Task description:
Print every record below exactly as it stands, but leave out the pictures.

[Collected data]
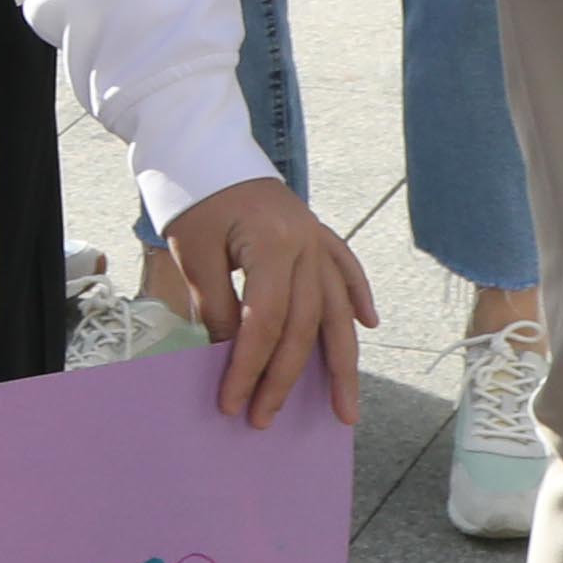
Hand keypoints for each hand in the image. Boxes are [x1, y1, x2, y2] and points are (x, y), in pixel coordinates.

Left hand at [160, 180, 371, 431]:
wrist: (203, 143)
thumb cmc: (193, 196)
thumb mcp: (194, 254)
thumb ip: (218, 306)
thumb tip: (231, 356)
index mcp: (272, 244)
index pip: (265, 322)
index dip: (249, 367)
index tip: (233, 402)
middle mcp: (305, 242)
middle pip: (304, 325)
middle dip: (284, 378)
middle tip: (266, 418)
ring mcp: (316, 236)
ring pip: (337, 308)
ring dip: (343, 363)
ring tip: (348, 409)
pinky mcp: (316, 230)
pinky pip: (346, 267)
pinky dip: (359, 296)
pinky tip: (369, 325)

Answer box:
Hand keypoints for each hand in the image. Boxes are [x1, y1, x2, y2] and points are (x, y), in pixel coordinates.

Left hand at [160, 180, 371, 431]:
wrist: (203, 143)
thumb cmc: (193, 196)
thumb mcp: (194, 254)
thumb ip: (218, 306)
thumb tip: (231, 356)
index mcp: (272, 244)
index pip: (265, 322)
index dip: (249, 367)
index tip: (233, 402)
middle mcp: (305, 242)
middle pip: (304, 325)
middle dip: (284, 378)
middle tip: (266, 418)
ring mcp: (316, 236)
ring pip: (337, 308)
ring dip: (343, 363)
ring tip: (348, 409)
pinky mcp: (316, 230)
pinky pip: (346, 267)
pinky dip: (359, 296)
pinky tip: (369, 325)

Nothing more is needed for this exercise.